Problem description: Please return the lines of the data that contain "Osservatorio".

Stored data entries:
- Opening Delimiter -

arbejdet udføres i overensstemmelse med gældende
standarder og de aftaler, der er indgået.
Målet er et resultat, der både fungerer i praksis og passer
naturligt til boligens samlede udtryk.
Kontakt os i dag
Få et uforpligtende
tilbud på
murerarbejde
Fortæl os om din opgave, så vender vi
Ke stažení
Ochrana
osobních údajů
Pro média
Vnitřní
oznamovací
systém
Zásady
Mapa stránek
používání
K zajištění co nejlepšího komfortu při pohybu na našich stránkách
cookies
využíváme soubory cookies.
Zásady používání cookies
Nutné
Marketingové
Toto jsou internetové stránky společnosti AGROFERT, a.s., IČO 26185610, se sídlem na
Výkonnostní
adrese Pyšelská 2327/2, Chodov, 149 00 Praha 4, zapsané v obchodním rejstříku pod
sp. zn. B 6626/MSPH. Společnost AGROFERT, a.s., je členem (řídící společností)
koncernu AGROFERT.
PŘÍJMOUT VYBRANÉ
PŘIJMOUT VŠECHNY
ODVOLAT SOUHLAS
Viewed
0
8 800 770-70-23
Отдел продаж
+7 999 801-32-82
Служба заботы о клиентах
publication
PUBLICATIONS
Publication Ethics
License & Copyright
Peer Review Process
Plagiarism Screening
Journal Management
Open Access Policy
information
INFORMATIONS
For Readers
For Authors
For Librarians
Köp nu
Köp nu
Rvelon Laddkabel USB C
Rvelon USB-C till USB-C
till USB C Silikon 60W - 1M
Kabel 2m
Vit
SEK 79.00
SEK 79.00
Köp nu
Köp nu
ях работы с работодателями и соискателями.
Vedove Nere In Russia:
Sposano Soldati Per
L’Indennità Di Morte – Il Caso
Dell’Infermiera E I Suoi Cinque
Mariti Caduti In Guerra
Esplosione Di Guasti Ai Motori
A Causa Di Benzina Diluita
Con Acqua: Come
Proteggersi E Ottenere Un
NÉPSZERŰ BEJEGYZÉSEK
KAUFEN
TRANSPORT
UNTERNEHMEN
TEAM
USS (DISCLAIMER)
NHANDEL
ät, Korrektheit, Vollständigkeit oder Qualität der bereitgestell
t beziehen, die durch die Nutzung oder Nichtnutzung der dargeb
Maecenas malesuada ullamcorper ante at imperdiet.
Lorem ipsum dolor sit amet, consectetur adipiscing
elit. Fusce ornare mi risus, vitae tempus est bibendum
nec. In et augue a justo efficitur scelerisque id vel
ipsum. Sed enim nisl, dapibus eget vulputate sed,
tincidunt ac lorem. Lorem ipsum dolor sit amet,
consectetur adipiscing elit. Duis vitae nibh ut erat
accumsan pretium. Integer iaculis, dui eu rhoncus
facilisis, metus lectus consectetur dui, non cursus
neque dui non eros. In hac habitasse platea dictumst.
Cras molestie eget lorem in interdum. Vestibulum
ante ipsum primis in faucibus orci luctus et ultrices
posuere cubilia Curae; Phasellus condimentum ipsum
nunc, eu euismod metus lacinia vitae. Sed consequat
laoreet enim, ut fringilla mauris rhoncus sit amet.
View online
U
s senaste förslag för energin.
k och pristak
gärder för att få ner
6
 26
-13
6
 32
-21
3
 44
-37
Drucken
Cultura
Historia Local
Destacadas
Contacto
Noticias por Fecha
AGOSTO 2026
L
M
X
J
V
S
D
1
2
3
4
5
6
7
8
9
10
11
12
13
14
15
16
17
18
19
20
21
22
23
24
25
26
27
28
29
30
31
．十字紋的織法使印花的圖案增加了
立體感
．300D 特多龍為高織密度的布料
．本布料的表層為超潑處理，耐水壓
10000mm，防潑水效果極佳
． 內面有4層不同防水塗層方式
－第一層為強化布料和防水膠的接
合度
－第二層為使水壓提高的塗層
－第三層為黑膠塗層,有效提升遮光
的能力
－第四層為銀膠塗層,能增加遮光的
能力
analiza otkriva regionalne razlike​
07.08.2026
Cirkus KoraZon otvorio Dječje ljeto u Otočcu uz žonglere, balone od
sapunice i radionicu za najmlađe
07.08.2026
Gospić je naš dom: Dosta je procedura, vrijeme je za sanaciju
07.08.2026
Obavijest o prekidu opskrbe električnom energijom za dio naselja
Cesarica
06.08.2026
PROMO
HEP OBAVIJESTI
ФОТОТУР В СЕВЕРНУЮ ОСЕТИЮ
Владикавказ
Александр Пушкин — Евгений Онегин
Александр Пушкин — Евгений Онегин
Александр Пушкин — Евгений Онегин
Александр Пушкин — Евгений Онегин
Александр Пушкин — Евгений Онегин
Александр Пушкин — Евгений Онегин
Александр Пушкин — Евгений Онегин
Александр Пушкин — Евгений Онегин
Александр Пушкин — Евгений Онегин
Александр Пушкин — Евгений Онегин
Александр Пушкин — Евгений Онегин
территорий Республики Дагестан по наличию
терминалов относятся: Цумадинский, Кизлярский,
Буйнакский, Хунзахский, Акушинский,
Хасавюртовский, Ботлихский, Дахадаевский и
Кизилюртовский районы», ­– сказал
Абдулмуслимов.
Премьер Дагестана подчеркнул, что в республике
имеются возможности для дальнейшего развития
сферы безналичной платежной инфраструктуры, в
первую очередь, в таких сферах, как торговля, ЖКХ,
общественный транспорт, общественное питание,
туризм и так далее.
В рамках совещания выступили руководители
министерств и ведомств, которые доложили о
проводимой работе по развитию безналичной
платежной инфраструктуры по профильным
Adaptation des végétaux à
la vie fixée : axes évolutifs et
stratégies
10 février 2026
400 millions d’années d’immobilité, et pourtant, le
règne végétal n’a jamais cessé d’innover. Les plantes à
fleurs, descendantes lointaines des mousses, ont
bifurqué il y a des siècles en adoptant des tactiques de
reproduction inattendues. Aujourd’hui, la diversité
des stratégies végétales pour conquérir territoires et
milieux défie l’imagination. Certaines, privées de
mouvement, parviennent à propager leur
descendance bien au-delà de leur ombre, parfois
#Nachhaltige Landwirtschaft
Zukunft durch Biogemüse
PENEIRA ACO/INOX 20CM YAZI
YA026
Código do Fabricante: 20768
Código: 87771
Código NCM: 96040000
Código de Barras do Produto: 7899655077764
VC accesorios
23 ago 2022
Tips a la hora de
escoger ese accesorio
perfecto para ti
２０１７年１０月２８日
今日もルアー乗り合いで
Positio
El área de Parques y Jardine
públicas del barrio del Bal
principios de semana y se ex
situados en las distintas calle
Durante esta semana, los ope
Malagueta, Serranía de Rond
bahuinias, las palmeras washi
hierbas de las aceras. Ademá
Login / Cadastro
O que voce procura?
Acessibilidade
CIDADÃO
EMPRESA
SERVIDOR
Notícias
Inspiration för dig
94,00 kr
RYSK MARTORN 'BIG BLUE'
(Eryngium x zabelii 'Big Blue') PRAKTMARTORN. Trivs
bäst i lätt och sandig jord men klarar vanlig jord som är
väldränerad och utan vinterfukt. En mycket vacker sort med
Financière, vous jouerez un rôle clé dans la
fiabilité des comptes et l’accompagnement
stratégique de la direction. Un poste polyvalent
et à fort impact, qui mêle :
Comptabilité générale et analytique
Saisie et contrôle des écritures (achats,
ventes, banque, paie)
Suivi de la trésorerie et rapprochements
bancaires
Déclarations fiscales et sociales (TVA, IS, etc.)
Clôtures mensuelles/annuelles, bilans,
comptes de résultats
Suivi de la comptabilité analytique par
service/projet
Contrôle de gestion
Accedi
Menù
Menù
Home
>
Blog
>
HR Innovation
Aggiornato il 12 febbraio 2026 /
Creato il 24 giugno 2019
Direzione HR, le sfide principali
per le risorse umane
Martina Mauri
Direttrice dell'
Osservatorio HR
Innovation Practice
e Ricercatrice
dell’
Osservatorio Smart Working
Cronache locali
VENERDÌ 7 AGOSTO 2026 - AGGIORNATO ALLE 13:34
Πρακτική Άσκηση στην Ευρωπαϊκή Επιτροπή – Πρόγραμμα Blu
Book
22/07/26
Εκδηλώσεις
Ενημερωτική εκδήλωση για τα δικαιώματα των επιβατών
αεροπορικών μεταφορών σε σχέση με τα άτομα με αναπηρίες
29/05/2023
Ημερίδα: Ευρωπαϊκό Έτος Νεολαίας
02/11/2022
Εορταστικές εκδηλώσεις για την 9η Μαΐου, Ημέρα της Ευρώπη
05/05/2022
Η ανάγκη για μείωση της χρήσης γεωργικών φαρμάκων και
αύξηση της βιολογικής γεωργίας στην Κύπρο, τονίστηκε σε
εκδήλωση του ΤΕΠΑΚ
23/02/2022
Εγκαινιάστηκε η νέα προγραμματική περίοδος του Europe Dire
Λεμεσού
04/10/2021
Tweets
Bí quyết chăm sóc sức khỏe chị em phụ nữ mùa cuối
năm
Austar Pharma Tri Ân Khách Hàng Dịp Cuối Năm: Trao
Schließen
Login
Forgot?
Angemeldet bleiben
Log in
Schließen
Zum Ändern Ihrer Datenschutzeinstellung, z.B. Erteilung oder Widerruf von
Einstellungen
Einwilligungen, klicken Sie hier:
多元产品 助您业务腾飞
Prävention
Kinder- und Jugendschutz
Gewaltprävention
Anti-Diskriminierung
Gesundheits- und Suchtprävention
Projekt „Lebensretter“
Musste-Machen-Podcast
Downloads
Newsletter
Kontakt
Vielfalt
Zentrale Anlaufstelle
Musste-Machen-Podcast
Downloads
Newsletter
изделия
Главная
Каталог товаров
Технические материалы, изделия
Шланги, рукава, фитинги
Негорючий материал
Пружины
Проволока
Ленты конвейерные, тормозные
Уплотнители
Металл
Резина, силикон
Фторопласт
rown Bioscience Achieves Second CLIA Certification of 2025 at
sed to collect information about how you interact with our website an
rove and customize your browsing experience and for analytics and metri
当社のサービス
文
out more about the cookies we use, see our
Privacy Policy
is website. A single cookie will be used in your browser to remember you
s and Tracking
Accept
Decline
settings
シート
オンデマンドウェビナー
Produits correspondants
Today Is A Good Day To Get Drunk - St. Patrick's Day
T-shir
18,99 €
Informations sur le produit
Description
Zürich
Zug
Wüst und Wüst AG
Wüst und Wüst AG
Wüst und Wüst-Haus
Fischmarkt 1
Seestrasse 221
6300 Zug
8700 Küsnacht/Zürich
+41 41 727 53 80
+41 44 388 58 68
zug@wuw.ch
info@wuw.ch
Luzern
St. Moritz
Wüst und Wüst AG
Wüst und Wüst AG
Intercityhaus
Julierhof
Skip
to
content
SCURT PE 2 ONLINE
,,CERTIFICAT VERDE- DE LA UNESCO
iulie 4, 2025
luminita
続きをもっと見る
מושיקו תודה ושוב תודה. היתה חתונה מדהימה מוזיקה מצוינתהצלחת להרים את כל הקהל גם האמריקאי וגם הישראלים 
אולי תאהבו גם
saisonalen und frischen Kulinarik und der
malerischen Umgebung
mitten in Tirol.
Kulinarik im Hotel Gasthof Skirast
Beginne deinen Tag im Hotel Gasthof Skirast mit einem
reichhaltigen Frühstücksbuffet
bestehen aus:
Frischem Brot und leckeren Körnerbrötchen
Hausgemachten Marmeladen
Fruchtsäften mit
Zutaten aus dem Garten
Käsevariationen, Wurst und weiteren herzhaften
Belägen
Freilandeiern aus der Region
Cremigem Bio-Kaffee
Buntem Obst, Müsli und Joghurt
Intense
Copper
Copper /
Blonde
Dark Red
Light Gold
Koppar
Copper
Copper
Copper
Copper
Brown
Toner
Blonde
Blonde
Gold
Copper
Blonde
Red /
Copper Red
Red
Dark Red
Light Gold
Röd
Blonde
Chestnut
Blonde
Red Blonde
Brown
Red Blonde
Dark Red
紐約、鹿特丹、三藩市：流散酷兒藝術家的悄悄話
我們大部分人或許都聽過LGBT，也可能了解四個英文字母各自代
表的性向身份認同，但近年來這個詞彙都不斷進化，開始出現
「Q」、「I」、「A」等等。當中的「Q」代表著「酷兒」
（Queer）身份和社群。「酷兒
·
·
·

- Closing Delimiter -

Exercise response:
Osservatorio HR
Osservatorio Smart Working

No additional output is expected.